Let s_i be the number of sticks that are smaller then the k th the stick, and g_i be the number of sticks that are greater or equal to the k th stick, then we can choose any one of g_i to put in G position, we can choose any length of s_i to fill the x position, so we have:
num[k][i][length] = P(s_i, length) * g_i * P(n-length-1-1)
In case that all the positions before I are all smaller then I, we don't need a greater stick in G, i.e. xxxI...., we have:
num[k][i][length] = P(s_i, length) * P(n-length-1)
And here's a piece of Python code that can solve this problem:
def solve(n, ys):
ret = 0
for y_i in ys:
s_i = len(filter(lambda x: x < y_i, ys))
g_i = len(filter(lambda x: x >= y_i, ys)) - 1
for i in range(n):
for length in range(1, i+1):
if length == i:
t_ret = combination[s_i][length] * factorial[length] * factorial[ n - length - 1 ]
else:
t_ret = combination[s_i][length] * factorial[length] * g_i * factorial[ n - length - 1 - 1 ]
ret += t_ret * length
return ret * 1.0 / factorial[n] + n
This is the same question as https://cs.stackexchange.com/questions/1076/how-to-approach-vertical-sticks-challenge and my answer there (which is a little simpler than those given earlier here) was:
Imagine a different problem: if you had to place k sticks of equal heights in n slots then the expected distance between sticks (and the expected distance between the first stick and a notional slot 0, and the expected distance between the last stick and a notional slot n+1) is (n+1)/(k+1) since there are k+1 gaps to fit in a length n+1.
Returning to this problem, a particular stick is interested in how many sticks (including itself) as as high or higher. If this is k, then the expected gap before it is also (n+1)/(k+1).

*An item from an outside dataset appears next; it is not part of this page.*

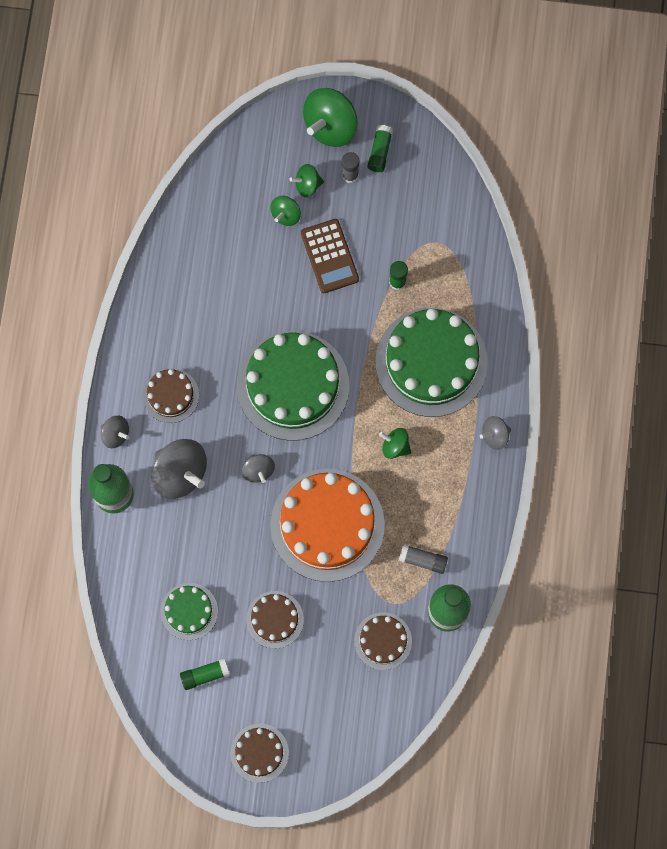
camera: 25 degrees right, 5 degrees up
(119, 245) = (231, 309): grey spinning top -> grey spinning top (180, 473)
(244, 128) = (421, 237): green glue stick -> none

So the algorithm is simply to find this value for each stick and add up the expectation. For example, starting with heights of 3,2,5,3,3,4,1,2, the number of sticks with a greater or equal height is 5,7,1,5,5,2,8,7 so the expectation is 9/6+9/8+9/2+9/6+9/6+9/3+9/9+9/8 = 15.25.
This is easy to program: for example a single line in R
V <- function(Y){(length(Y) + 1) * sum(1 / (rowSums(outer(Y, Y, "<=")) + 1) )}
gives the values in the sample output in the original problem
> V(c(1,2,3))
[1] 4.333333
> V(c(3,3,3))
[1] 3
> V(c(2,2,3))
[1] 4
> V(c(10,2,4,4))
[1] 6
> V(c(10,10,10,5,10))
[1] 5.8
> V(c(1,2,3,4,5,6))
[1] 11.15
As you correctly, noted we can solve problem independently for each stick.
Let F(i, len) is number of permutations, that ray from stick i is exactly len.
Then answer is
(Sum(by i, len) F(i,len)*len)/(n!)
All is left is to count F(i, len). Let a(i) be number of sticks j, that y_j<=y_i. b(i) - number of sticks, that b_j>b_i.
In order to get ray of length len, we need to have situation like this.
B, l...l, O
len-1 times
Where O - is stick #i. B - is stick with bigger length, or beginning. l - is stick with heigth, lesser then ith.
This gives us 2 cases:
1) B is the beginning, this can be achieved in P(a(i), len-1) * (b(i)+a(i)-(len-1))! ways.
2) B is bigger stick, this can be achieved in P(a(i), len-1)*b(i)*(b(i)+a(i)-len)!*(n-len) ways.
edit: corrected b(i) as 2nd term in (mul)in place of a(i) in case 2.